Lake Tahoe towns will grow taller and denser under a new regional plan that supporters hope will quell a rebellion by Nevada against land use regulations that have restricted development in the basin.
The new plan is intended to rid the area of some of its midcentury strip development and turn town centers into more inviting, greener destinations that will revive the area's ailing economy.
But the success of the strategy is far from guaranteed. Some traditional environmental defenders of the lake — one of the world's deepest and clearest — endorsed the plan primarily to persuade Nevada to remain in a 1969 compact with California. The pact created the Tahoe Regional Planning Agency and set the framework for strict environmental controls in the basin, which straddles the two states.
"The plan does include a lot of positive elements, including community revitalization, redevelopment and bike paths," said Darcie Goodman Collins, executive director of the League to Save Lake Tahoe. "But these things may come at a price, which is taller and more dense development close to the lake."
The planning agency, which enforces the regional plan, has long been a target in the basin. Homeowners have complained that its regulations are onerous, and local officials have grumbled that it has too much authority.
The grousing reached a head last year when Nevada enacted legislation warning that it would pull out of the bi-state compact if California didn't make it easier to approve development.
"It was a sledgehammer," said Laurel Ames of the Tahoe Area Sierra Club. She condemned the new plan for handing the authority to grant permits back to local towns and clearing the way for more development in the scenic basin.
In the wake of Nevada's ultimatum, California and Nevada officials convened representatives from the two states, local government, business and conservation groups to work out a compromise. The result was the regional planning board's adoption earlier this month of an updated plan.

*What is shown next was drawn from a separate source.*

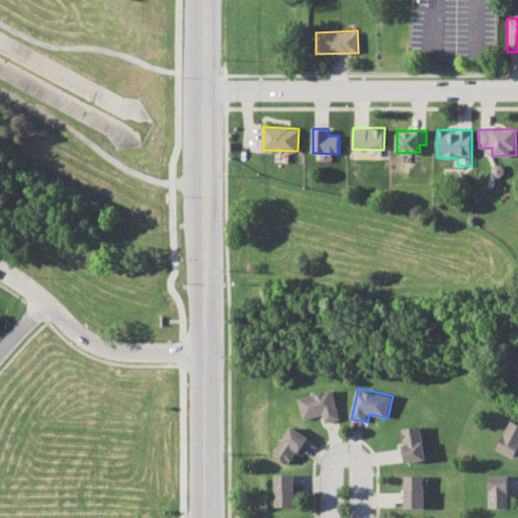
[(299,398),(333,389),(342,419),(327,424),(324,414),(306,419),(299,398)]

Much of the construction in the Tahoe basin took place before strong environmental controls were imposed. By the 1980s, more than half of the region's marshes and wetlands had been filled in or paved over. The world-famous clarity of the lake was declining by roughly a foot a year, diminished by sediment and pollutants washing into the lake from roads and urban areas.
Though the decline in lake clarity has slowed, today's clear depth, about 69 feet, is much shallower than the roughly 97 feet measured in 1967.
The path to recovery, officials say, lies in redevelopment with greener infrastructure that helps keep sediment, nitrogen and phosphorus out of the lake. And the way to get that, they decided, is to make new projects financially attractive to developers by allowing more density and height in the basin's town centers.
"Nobody wants Tahoe to become something it's not," said Leo Drozdoff, director of the Nevada Department of Conservation and Natural Resources. "But we would like smart, environmentally sensitive development that can pencil out, that people want to take part in."
The new planning blueprint, an overdue update of the 1987 regional plan, will allow more four-story buildings in town centers and more six-story buildings in what has been designated the regional center — the area around the Highway 50 corridor in South Lake Tahoe.
The plan increases density limits in the centers and creates a new "resort recreation" zone for two areas, opening them to development: 250 acres next to the four high-rise hotel casinos in south Stateline, Nev., and 57 acres at the base of Heavenly Mountain Resort.
The update also expands an existing program of development rights that allows builders to transfer the rights from lots where older buildings in ecologically sensitive areas are razed, to new projects in town centers.
"The concept of this plan is against sprawl and to remove existing development from outlying areas and concentrate it in visitor centers," said Joanne Marchetta, executive director of the regional planning agency.
But will the strategy succeed?
"I think there are enough safeguards in the plan to protect the lake where things won't get worse," said Kyle Davis of the Nevada Conservation League. "Now, whether they'll get better" is uncertain, he added. "What we've designed may not work in terms of older development going away and cleaner and greener development in its place."
More projects will be required only to obtain local permits, escaping regional review, a change that Ames said did not bode well for the basin environment. "The local governments have not shown an interest in environmental protection measures," she said.
Local approvals can be appealed to the regional agency, and local plans will have to conform to regional standards. "This is not by any means unfettered," Marchetta said. "The locals want to protect the lake as much as [the Tahoe Regional Planning Agency] does…. I think we've come some distance in environmental sensibility and sensitivity over 40 or 50 years."
Nevada state Sen. John Lee, the Clark County Democrat who sponsored last year's law to withdraw from the compact, said his bill was intended to get California's attention. "They look over and see us as like a county. We had to let 'em know we were here and we're a valuable friend, that we weren't going to be continually dismissed," he said. "To their credit, they've been fantastic."
But the threat to pull out remains on the books. And Nevada officials have not signaled that they are ready to repeal it. "A lot of people want to take a wait and see approach," Drozdoff said.